Tenho certeza de que todos concordamos que os negócios têm como base a confiança. Se você não confia em seus parceiros de negócios, por que se preocupar? No caso de The testaments, ficamos especialmente desapontados porque tinha sido prometido inicialmente que receberíamos o manuscrito em março (tempo justo para publicar mais ou menos simultaneamente), mas depois nos disseram que teríamos que esperar até 12 de setembro.

Por que isso é tão importante? Vamos perder o embalo promocional global e a imagem da editora ficará ruim entre nossos leitores, livreiros e bibliotecários: o livro já foi publicado, onde está a versão eslovena? A maioria deles pensará que o editor é bastante desleixado e lento.

O resultado: vamos vender menos. E isso é tão importante para editores alemães quanto para editores eslovenos, eslovacos e islandeses. Best-sellers literários são extremamente raros. Portanto, é preciso aproveitar todas as oportunidades de venda, e publicar junto com a edição original é algo bastante eficaz.

Claro, existem casas que contratam vários tradutores para concluir a tradução em duas semanas, permitindo que a editora publique o livro a tempo para as vendas de Natal. Mas você realmente gostaria de ver ou ler o resultado? Margaret Atwood é uma excelente escritora, uma das melhores.
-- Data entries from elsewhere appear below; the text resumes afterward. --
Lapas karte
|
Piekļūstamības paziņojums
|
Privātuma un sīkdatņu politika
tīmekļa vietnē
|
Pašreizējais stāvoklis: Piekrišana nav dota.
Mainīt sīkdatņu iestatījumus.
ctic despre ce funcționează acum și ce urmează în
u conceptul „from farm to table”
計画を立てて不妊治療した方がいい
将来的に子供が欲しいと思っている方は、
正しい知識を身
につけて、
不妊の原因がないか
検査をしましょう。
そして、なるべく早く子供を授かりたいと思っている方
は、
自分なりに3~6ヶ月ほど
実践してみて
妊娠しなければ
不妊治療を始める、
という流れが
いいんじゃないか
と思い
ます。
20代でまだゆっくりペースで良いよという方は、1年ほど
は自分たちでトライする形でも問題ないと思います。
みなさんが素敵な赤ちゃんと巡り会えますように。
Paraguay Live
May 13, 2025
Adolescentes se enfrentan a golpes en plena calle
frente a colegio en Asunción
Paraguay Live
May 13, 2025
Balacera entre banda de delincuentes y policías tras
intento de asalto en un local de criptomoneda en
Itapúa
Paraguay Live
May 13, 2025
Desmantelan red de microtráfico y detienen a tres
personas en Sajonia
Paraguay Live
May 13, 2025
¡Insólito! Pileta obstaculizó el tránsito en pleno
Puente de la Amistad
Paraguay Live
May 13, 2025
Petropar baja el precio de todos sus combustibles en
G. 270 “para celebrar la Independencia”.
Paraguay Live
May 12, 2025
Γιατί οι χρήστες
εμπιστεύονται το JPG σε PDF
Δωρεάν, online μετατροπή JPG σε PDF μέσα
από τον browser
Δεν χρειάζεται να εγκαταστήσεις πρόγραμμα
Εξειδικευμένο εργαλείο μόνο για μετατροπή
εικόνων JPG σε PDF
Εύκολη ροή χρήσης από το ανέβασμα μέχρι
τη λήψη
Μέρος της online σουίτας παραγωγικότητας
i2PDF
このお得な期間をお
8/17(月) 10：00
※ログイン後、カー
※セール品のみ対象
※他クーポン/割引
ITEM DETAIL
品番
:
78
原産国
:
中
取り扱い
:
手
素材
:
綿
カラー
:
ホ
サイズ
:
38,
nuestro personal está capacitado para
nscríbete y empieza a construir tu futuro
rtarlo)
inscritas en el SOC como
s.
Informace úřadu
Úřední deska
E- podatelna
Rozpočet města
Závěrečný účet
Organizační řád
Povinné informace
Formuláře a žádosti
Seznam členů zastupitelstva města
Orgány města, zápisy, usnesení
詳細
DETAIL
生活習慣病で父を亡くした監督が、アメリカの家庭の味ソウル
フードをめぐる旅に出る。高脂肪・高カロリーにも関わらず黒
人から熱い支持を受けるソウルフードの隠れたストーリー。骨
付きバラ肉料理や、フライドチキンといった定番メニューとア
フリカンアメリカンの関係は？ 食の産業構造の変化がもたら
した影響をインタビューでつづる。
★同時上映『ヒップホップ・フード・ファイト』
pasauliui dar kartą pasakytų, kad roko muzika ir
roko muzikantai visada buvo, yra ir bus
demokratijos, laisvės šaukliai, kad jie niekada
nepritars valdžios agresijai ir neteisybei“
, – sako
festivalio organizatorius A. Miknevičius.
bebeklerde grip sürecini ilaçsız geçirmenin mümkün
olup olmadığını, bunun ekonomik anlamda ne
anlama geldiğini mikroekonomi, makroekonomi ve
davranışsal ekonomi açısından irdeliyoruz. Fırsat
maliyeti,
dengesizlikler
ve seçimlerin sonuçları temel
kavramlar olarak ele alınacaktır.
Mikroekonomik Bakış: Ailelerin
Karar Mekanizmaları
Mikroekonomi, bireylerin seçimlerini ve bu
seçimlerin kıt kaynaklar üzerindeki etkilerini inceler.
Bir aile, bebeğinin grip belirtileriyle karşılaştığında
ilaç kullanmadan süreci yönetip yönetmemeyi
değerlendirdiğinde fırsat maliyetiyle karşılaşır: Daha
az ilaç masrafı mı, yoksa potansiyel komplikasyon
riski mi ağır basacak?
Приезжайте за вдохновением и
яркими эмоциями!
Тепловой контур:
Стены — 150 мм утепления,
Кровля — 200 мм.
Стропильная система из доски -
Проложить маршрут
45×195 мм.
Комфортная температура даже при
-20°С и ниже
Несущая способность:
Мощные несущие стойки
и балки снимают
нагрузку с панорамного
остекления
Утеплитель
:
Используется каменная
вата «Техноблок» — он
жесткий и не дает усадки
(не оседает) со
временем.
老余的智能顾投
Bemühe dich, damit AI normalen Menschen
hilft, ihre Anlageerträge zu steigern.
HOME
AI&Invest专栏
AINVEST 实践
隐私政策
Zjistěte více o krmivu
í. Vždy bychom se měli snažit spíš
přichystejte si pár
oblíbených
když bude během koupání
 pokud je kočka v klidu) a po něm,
Seus livros merecem um tradutor comprometido e uma dedicação editorial adequada. E para isso é preciso tempo. Aqui está outro fator que mostra como essa estratégia está errada: a reputação do autor está em jogo.

Tenho a firme convicção de que essa estratégia deveria ser reconsiderada. As questões de segurança devem ser levadas a sério, mas não devem ser usadas de forma discriminatória. Todos os editores devem ser tratados igualmente, independentemente do tamanho do seu território. E por último, mas certamente não menos importante: o novo livro de Margaret Atwood está chegando; todos deveríamos estar cheios de expectativa positiva em vez de nervosos e perdendo tempo com essas estratégias.

Realmente não sei o que a Margaret Atwood sabe e pensa sobre tudo isso, mas uma vez ela escreveu essas palavras simples, mas fortes: “Espero que as pessoas finalmente entendam que existe apenas uma raça - a raça humana - e que todos somos membros dela”. Se todos na comunidade editorial entendessem o que essas palavras realmente significam, poderíamos esperar pelos dias em Frankfurt com expectativa ainda mais positiva.


* Andrej Ilc é editor da Mladinska Knjiga, uma das maiores editoras da Eslovênia.

** Matéria originalmente publicada na Publishers Weekly.